Ao contrário do que dizem textos que circulam na internet, não foi o filósofo tunisiano Pierre Lévy quem cunhou o termo “cibercultura”. Mas, se hoje o conceito não está restrito a cientistas sociais, isso ocorre, em grande parte, porque seu trabalho se tornou uma referência obrigatória sobre a influência das tecnologias de comunicação na sociedade. Cibercultura não é uma subcultura de blogueiros e twitteiros, mas a forma que a nossa própria cultura está tomando com a quase permanente conexão das pessoas com os sistemas de comunicação digital.

Lévy, professor de Comunica­ção na Universidade de Ottawa, é o autor de Inteligência Coletiva, em que analisa a capacidade desses sistemas de potencializar o conhecimento humano. Seu último livro, Ciberdemocracia, rendeu-lhe um convite para traçar um plano de transparência para a União Europeia. Ele esteve em Curitiba na semana passada, quando conversou com a Gazeta do Povo.

* O senhor argumenta que nos faltam ferramentas para tirar proveito da capacidade da internet em aumentar a inteligência coletiva humana. Por quê?

Com a atual geração de ferramentas de comunicação – a interconexão computacional através da internet –, temos uma nova situação, que pode ser descrita da seguinte forma: primeiro, todos os símbolos são ubíquos, pois, uma vez na rede, eles estão em todo lugar e podem ser acessados facilmente em computadores e aparelhos portáteis. Segundo, há interconexão entre todos os documentos, músicas, imagens, softwares, jogos. Tudo está conectado no mesmo hipermetadocumento [documento interativo que remete a outros documentos: a própria internet]. E, finalmente, todos esses símbolos podem ser processados automaticamente. Isso é novo, inédito de uma geração para cá. Os primeiros computadores e mesmo a incipiente internet dos anos 90 não tinham essa característica. Hoje temos um poder computacional massivo que pode ser usado por quase todos e é praticamente gratuito. Então temos autômatos para manipular símbolos e esse espaço enorme onde tudo está interconectado e ubíquo.

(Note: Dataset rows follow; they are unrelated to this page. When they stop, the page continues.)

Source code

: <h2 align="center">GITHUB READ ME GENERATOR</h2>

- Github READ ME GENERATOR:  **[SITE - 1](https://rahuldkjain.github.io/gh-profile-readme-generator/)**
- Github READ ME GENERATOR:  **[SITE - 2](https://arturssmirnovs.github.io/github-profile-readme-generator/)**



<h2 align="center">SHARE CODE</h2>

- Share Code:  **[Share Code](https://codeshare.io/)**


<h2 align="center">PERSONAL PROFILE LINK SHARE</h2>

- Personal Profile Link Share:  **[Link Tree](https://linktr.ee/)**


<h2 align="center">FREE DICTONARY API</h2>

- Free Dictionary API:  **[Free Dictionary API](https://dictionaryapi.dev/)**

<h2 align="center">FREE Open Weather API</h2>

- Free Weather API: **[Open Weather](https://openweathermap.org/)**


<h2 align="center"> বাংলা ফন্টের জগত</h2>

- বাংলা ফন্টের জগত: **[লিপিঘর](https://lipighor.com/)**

É uma situação completamente nova do ponto de vista cultural. Não temos tradição. Nossos conceitos, nossas instituições, não estão adaptados. Ainda não temos sistemas simbólicos adaptados a explorar essa nova situação. Por exemplo, o mais importante dos sistemas simbólicos que usamos são as línguas naturais, feitas para serem processadas pelo cérebro humano e não automaticamente por computadores. Fazemos algo com isso, mas poderíamos fazer melhor.

* Na prática, isso significa que o ser humano só conta com sua capacidade limitada para lidar com uma quantidade infindável de informação?

Há tanta informação disponível que precisamos estar aptos a filtrá-la, categorizá-la e organizá-la automaticamente, de acordo com nossas necessidades. E as necessidades de cada pessoa, grupo ou instituição são diferentes. Por isso soluções totalmente centralizadas, como o Google, ajudam, mas não são ideais. Todo mundo está usando o mesmo algoritmo. Esse é um problema: administrar toda essa quantidade de dados. Se isso fosse codificado em um sistema simbólico especial, que fosse desenhado desde o começo para processar o significado, seria um grande avanço. Ainda estamos na pré-história da nova civilização que será baseada nessas ferramentas.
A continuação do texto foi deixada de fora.